Wangji sentiu a dor nas palavras escritas de Wuxian quando leu as anotações do caderno.  Mas ali, em seus olhos e na pequena e quase insignificante falha em sua voz, Wangji tinha a prova de que Wuxian também sofrera com a separação.

— Eu nunca poderia odiar você.

Wuxian fechou os olhos e exalou um suspiro profundo que deslizou pela bochecha de Wangji.  — Eu prometo… farei tudo que puder para compensar isso.  Vou rastejar o quanto for necessário e ganhar seu amor de volta.

Wangji roçou o nariz na lateral do rosto de Wuxian.  — Eu nunca parei de te amar.  Então você não precisa ganhar nada de volta.  Conversaremos amanhã.  Hoje eu…

Ele não sabia o que queria.  Ele precisava estar perto de Wuxian.  Saber que ele estava seguro e perto dele.

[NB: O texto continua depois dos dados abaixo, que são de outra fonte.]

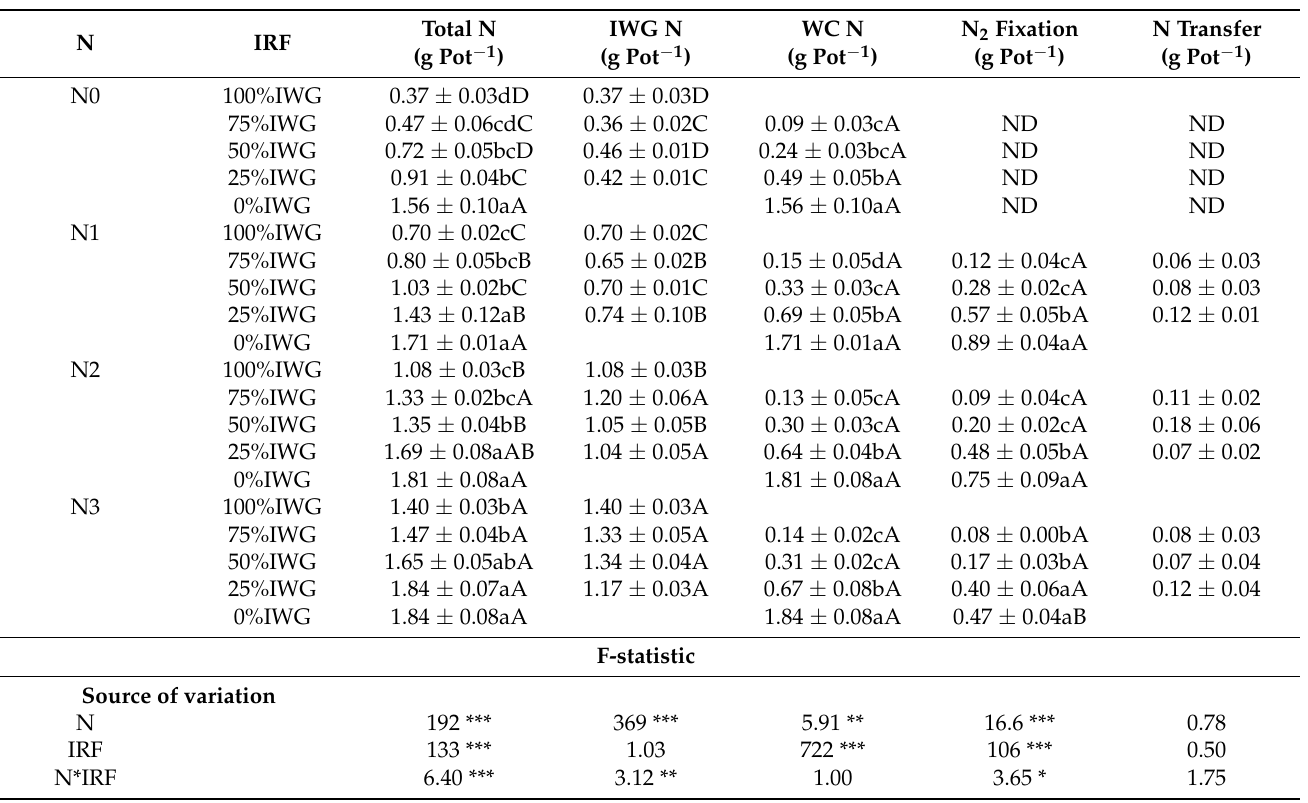
Table 3. The amount of total N accumulation per pot (Total N), N accumulation of intermediate wheatgrass (IWG N) and white clover whole plants (WC N), N 2 fixation of WC, and apparent transfer of N to IWG under five relative frequencies of IWG (IRF) and four N fertilizer levels (N). Data are presented as mean ± standard error. F-statistics and significance from ANOVA are reported below the treatment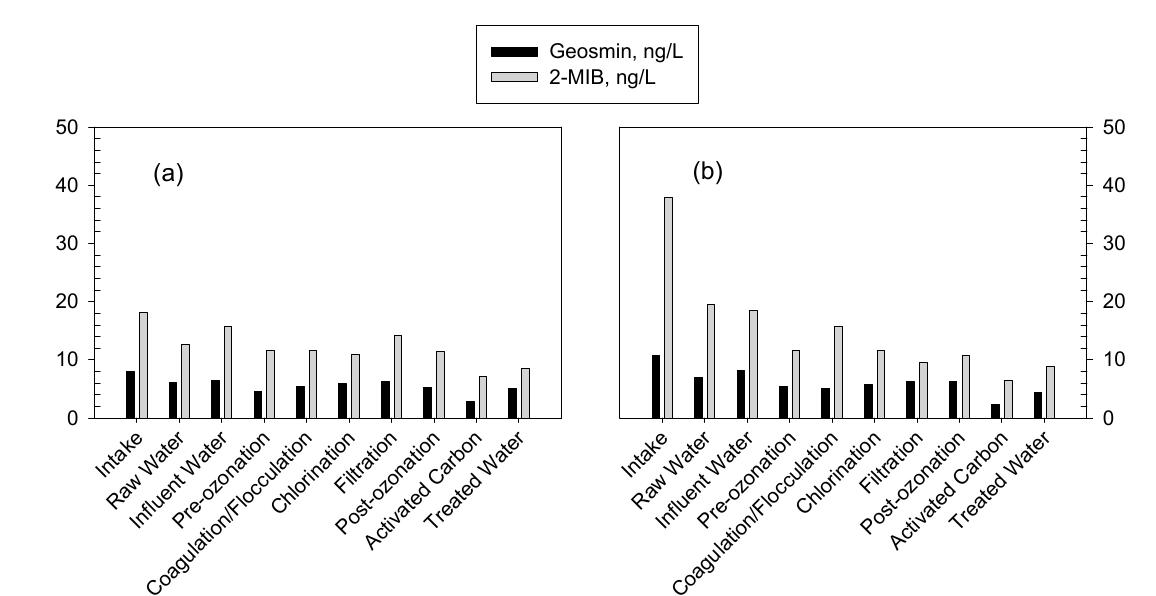
Figure 8. Water quality change affected by unit treatment processes at different operation times. ( a ) day-time and ( b ) night-time.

Wuxian deslizou o braço em volta da cintura de Wangji e apoiou a cabeça em seu ombro.  — Esta noite, você quer isso.

Wangji poderia erguer uma parede de ferro com todos os outros e fortalecer suas feições e emoções.  Mas com Wuxian, qualquer fachada que ele tentasse colocar sempre parecia transparente.
— Sim. — Ele finalmente disse.

— Eu também.

Ele enfiou o nariz no cabelo de Wuxian, apreciando o cheiro reconfortante e familiar misturado com um toque de algo novo que mal podia esperar para descobrir.  Ele se acomodou no abraço quando braços fortes o puxaram para mais perto e silenciosamente o seguraram com força durante os melhores trinta e sete minutos que ele teve nos últimos dez anos.